Star Sports broadcast matches on television and Hotstar (later renamed Disney+ Hotstar in 2020 after The Walt Disney Company acquired 21st Century Fox and integrated it with its global streaming brand Disney+) streamed matches in India and other markets. In September 2018, Star and Jio reached a five-year sublicencing agreement under which all domestic cricket matches aired by Hotstar—including the IPL and India national team matches—would be available via the Jio TV service for Jio Prime mobile subscribers.
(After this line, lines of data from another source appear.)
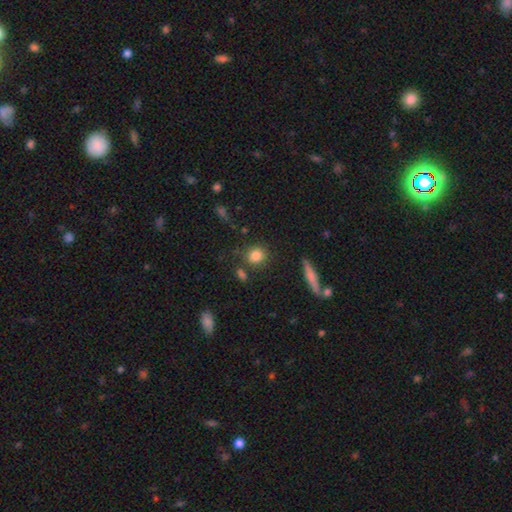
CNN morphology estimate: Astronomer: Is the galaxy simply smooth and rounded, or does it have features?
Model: smooth — 82%.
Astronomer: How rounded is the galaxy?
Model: round — 80%.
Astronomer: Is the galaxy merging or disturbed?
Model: none — 78%.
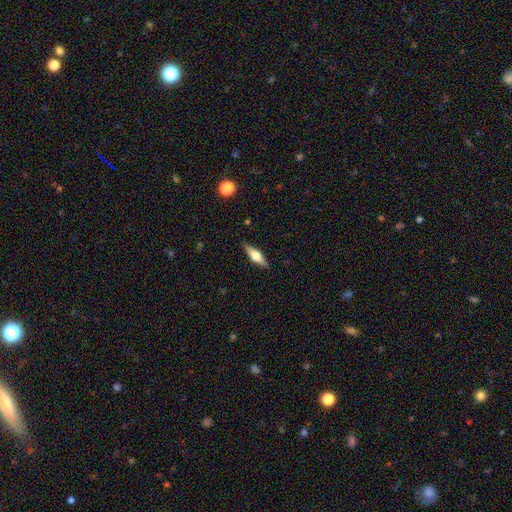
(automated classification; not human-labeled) Smooth or featured? featured or disk (56%)
Edge-on disk? yes (95%)
Edge-on bulge? rounded (92%)
Merging? none (88%)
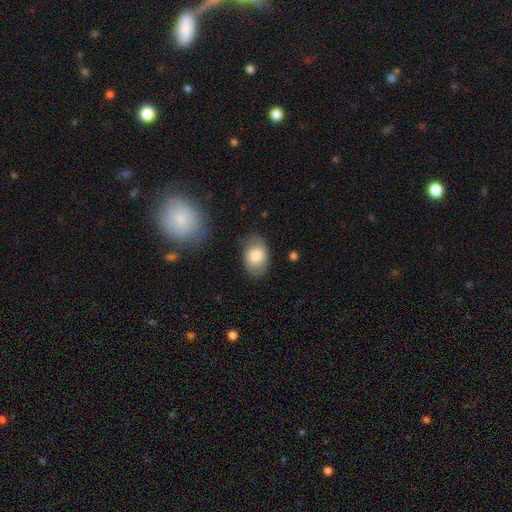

=== 2023–2027: Star Sports, JioCinema and JioHotstar ===
The rights to the IPL from 2023 through 2027 were put to auction in four packages: Package A was for domestic television rights, and Package B was for domestic digital rights. Package C was for the non-exclusive digital rights to 18 matches, and Package D was for international television and digital rights, further divided into four groups. On 13 June 2022, it was reported the packages for domestic television and streaming rights had fetched at least ₹397.75 billion (nearly US$5.1 billion) in total, doubling the value of the 2018–2022 contract.

The next day, it was announced that Star Sports had renewed its contract for television rights by winning package A, and that a Viacom18 consortium had exclusively acquired the streaming rights by winning both Package B and C. The Viacom18 consortium paid a total of ₹23,758 crore for its digital rights (B/C), while Disney Star paid ₹23,575 crore to retain its television rights (A). Viacom18 and Times Internet jointly acquired the international rights package (D) for ₹1300 crore. With an approximate value of US$6.2 billion in total (and an estimated US$13.4 million per-match), the IPL overtook the Premier League in English football as the second highest-valued sports media property in the world, behind only the NFL (whose contracts taking effect in the 2023 season cumulatively fetched US$111 billion).

In February 2023, Viacom18 announced it would stream the 2023 IPL for free on JioCinema with feeds in 12 languages, including English and regional languages, and in 4K resolution. The same month, The Walt Disney Company reported that its loss of the IPL had contributed to a net loss of 2.4 million Disney+ subscribers worldwide, primarily in India.

Ahead of the 2023 IPL, Star launched HD feeds of Star Sports 1 in Tamil and Telugu and announced its free-to-air channel Star Utsav Movies would carry twelve matches. It was anticipated that viewership of Star Sports' broadcasts may not be heavily impacted by the Jio deal due to its existing market reach (including as rights holder of India's home matches) and viewers who preferred linear television due to being less familiar with over-the-top services, or concerns over technical issues associated with such services. JioCinema reported the IPL had 1.4 billion views on the service over the opening weekend, which was higher than the entirety of the 2022 season on Disney+ Hotstar.

In November 2024, the IPL's media rights were unified when Disney merged its Indian television and streaming businesses with Reliance/Viacom18 to form JioStar. Disney+ Hotstar and JioCinema then merged in February 2025 to form JioHotstar.

== Viewership ==
The 2023 IPL final set a then-record for the most concurrent viewers of a livestreamed event, peaking at over 32 million viewers (surpassing a record of 25.3 million set by Hotstar during the 2019 Cricket World Cup).

JioCinema reported that the 2024 season was viewed by an average of 620 million viewers, with at least 350 billion minutes streamed. The 2025 final was seen by 169 million television viewers on Star Sports, making it the most-watched cricket match on Indian television since India–Pakistan during the 2021 Men's T20 World Cup.